Собственно, отношения между Васильевым и рапповским руководством и до «Песни» были скверными. Известно, что Васильев вскоре после приезда подал заявление с просьбой принять его в члены РАППа, и ему было отказано в очень грубой форме, — догматическим требованиям, предъявлявшимся «напостами» к «пролетарским писателям», творчество поэта с Иртыша явно не отвечало. Да и «Настоящее», хотя оно было и «лефовское», «вожди» почитывали.

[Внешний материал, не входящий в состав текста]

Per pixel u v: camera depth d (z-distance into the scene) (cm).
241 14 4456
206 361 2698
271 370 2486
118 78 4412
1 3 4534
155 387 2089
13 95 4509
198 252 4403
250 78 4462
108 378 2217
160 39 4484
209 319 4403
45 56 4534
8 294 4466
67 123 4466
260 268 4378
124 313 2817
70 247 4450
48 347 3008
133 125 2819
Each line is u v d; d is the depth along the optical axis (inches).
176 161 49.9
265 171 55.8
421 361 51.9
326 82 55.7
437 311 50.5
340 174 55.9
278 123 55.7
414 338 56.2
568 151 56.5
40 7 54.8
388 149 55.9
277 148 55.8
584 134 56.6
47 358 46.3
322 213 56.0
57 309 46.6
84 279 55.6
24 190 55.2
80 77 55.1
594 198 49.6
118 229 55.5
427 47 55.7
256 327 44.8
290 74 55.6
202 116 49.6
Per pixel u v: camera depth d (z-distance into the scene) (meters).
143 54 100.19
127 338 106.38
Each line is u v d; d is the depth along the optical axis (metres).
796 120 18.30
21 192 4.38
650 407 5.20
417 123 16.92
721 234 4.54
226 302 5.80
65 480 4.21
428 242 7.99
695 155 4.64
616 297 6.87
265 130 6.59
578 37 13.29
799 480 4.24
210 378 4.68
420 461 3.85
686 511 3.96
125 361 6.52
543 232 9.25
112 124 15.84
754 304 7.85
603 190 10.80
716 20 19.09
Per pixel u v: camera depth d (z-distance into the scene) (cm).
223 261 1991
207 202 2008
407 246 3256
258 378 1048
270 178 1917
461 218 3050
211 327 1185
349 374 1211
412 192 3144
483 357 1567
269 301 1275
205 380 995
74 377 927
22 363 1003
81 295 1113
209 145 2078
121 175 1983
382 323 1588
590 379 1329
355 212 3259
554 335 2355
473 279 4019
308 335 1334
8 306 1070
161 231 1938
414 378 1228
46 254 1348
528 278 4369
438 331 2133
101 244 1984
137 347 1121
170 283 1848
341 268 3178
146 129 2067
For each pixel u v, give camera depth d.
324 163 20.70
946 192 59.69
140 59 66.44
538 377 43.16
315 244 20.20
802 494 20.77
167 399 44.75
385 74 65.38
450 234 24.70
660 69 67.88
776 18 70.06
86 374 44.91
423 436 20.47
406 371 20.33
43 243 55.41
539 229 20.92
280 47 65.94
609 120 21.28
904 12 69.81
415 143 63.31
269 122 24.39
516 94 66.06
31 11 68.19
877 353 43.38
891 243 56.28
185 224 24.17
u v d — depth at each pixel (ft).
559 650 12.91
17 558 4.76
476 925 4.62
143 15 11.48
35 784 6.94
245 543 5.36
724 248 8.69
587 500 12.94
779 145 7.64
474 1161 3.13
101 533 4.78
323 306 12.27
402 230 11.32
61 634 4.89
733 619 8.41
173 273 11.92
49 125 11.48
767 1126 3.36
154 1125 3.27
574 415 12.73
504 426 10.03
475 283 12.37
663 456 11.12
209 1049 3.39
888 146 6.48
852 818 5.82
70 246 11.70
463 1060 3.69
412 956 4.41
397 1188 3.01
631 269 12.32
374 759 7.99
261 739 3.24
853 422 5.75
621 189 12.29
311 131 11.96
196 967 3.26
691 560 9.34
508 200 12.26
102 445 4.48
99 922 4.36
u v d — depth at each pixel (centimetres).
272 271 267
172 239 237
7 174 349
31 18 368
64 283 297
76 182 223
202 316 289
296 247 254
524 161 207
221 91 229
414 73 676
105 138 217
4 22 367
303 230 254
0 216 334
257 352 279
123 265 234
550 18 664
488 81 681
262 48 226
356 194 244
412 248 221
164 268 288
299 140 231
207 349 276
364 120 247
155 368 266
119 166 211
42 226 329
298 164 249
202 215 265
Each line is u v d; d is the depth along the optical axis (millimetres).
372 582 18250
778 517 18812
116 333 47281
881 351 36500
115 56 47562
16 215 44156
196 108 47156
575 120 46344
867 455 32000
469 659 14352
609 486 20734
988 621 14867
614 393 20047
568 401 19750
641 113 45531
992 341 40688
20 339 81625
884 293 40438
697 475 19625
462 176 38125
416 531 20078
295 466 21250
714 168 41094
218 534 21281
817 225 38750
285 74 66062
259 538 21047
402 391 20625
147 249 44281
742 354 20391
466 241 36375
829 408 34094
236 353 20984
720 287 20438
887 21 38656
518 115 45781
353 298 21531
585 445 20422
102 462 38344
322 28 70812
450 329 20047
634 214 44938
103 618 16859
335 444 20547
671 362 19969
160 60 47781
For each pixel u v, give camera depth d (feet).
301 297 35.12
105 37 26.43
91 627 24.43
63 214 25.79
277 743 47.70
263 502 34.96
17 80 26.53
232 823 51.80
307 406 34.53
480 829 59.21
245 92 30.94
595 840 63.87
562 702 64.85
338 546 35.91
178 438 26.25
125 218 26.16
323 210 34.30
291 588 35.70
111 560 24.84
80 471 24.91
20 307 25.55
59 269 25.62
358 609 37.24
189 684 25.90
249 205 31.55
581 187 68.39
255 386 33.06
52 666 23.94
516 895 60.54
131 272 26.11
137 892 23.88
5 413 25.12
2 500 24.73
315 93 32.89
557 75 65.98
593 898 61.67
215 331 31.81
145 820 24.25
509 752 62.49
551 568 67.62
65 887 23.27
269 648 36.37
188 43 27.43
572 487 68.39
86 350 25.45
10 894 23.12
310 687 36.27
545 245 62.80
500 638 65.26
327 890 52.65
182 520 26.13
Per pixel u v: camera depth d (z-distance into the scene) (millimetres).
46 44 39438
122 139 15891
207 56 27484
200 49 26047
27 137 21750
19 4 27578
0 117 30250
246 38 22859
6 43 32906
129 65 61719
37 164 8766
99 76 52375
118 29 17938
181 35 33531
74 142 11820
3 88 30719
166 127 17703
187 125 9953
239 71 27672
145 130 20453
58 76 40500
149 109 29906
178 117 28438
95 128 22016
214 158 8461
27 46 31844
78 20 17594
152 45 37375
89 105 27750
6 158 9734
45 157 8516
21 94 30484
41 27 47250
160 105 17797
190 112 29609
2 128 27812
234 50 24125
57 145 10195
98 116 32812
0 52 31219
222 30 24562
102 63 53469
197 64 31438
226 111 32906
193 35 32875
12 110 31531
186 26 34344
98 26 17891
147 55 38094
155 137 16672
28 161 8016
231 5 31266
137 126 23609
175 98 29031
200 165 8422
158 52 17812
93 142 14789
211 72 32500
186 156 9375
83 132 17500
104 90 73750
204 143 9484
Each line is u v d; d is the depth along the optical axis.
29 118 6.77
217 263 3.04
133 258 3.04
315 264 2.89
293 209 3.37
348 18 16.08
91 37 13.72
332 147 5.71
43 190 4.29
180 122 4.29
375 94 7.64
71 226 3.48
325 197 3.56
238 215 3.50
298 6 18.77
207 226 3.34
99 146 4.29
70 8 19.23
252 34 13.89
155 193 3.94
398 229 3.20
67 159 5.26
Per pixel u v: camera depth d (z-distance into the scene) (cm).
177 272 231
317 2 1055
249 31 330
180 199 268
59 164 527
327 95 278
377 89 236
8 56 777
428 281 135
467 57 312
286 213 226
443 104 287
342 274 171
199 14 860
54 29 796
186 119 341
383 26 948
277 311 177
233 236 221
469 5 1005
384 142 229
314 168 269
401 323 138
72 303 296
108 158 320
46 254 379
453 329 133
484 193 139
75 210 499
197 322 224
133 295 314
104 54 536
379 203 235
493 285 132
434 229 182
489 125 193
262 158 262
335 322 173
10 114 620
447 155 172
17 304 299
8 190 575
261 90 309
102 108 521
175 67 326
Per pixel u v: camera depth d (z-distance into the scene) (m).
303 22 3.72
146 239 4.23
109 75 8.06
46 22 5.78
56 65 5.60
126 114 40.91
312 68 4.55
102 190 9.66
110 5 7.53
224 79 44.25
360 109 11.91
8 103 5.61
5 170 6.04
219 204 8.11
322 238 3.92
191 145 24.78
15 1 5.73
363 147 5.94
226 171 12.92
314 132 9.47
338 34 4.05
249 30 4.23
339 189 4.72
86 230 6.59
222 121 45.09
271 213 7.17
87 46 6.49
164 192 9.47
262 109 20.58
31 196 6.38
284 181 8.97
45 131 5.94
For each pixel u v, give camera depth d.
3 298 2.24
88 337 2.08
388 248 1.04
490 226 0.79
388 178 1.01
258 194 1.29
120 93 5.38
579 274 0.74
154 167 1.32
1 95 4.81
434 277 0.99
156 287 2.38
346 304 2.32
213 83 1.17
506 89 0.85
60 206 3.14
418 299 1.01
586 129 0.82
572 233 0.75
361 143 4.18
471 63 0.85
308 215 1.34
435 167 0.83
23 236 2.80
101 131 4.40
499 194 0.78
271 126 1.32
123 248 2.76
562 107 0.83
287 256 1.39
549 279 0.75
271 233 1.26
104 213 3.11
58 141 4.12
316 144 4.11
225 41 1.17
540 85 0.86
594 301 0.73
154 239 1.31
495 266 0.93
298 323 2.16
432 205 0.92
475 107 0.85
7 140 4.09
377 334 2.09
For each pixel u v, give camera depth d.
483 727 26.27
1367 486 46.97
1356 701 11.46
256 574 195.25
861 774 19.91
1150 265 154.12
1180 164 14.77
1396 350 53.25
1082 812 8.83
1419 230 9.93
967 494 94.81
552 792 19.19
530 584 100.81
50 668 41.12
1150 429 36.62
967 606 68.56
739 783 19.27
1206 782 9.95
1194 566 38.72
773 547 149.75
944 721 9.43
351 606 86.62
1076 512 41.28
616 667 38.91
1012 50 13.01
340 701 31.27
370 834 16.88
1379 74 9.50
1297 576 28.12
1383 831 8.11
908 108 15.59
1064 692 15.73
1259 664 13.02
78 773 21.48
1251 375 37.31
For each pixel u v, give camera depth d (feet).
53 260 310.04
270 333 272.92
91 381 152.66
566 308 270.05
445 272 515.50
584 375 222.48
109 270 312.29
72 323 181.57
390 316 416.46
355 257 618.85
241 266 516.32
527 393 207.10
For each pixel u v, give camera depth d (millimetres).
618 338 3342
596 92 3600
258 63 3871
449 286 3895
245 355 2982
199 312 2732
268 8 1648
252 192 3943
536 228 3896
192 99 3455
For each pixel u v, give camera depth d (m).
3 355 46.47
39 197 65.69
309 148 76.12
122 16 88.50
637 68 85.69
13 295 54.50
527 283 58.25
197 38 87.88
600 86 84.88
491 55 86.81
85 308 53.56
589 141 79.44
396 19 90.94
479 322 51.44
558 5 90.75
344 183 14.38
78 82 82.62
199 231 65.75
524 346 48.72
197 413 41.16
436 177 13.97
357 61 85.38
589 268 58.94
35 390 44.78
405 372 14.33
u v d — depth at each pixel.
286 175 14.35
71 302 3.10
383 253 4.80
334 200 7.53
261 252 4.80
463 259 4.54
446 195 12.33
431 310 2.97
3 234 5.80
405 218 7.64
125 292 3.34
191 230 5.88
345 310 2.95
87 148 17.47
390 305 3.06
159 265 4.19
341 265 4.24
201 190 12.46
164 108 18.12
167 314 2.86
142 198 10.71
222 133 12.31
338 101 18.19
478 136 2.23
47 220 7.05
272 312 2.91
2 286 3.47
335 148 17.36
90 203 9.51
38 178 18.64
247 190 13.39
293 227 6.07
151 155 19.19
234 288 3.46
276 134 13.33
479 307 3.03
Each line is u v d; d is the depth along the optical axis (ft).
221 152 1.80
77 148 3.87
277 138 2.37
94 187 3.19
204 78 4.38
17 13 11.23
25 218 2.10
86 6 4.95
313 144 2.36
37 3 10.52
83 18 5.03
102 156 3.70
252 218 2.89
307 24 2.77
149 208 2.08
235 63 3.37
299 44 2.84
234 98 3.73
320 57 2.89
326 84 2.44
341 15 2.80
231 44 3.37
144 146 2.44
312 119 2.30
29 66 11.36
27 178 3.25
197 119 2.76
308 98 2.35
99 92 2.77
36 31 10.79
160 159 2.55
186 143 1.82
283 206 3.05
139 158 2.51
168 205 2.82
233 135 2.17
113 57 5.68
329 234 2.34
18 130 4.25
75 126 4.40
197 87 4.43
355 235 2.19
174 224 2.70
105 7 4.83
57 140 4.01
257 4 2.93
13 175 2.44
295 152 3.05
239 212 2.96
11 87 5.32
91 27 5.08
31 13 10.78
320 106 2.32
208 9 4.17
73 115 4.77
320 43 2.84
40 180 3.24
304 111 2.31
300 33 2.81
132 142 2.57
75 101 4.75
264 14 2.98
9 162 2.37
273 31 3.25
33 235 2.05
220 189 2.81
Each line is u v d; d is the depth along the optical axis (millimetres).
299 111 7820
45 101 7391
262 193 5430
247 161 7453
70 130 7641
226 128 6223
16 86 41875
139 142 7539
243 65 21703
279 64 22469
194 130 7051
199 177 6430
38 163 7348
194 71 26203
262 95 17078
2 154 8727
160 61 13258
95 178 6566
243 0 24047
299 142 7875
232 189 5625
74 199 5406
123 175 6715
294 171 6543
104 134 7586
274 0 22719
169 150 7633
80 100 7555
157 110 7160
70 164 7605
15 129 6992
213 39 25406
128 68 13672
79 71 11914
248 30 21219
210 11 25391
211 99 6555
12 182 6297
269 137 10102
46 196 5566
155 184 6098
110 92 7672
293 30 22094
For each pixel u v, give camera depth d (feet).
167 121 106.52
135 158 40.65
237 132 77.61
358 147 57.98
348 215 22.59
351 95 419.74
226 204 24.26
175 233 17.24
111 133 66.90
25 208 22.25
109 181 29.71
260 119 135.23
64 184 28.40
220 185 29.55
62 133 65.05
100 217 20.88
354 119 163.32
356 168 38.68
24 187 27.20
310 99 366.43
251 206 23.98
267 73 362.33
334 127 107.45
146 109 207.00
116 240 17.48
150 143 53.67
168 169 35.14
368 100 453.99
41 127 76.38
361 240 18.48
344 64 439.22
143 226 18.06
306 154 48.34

РАПП тогда доживал последние месяцы, но его вожаки об этом не подозревали. Наоборот, им казалось, что они сильны, как никогда, и они пытались диктаторствовать в литературе, сокрушая инакомыслящих, походя навешивая такие ярлыки, которые тянули ко дну, как камень на шее. Нужно самому просмотреть печатные органы РАППа тех лет, чтобы по-настоящему понять, какой огромной поддержкой для советских писателей было постановление ЦК ВКП(б) «О перестройке литературно-художественных организаций», принятое 23 апреля 1932 года. Останься РАППы «гегемонами» еще два-три года, они нанесли бы советской литературе такой ущерб, размеры которого трудно себе представить.
Тут необходимо уточнение. Российская ассоциация пролетарских писателей (и, естественно, ассоциации национальных республик) была массовой организацией, включавшей тысячи членов. В нее входили замечательные советские писатели, естественно, нисколько не отвечавшие за догматическую и диктаторскую литературную политику рапповских вожаков. Наконец, в само руководство РАППа входили настоящие художники молодой советской литературы, такие, как Фадеев, Либединский, Афиногенов, чьи лучшие произведения находились в резком противоречии с организационно-теоретическими установками РАППа. После постановления Центрального Комитета партии эти писатели поняли свои теоретические ошибки и много сделали для быстрейшего создания единого Союза советских писателей. Но лицо рапповского руководства определяли не они, а неисправимые догматики и карьеристы типа Леопольда Авербаха. Импотенты в творчестве, путаники и недоучки, предавшие забвению гениальные ленинские мысли о партийной литературе, честолюбцы, мечтавшие о неограниченной власти над всей советской творческой интеллигенцией, они имели наглость выдавать себя за осуществителей партийной линии в литературе.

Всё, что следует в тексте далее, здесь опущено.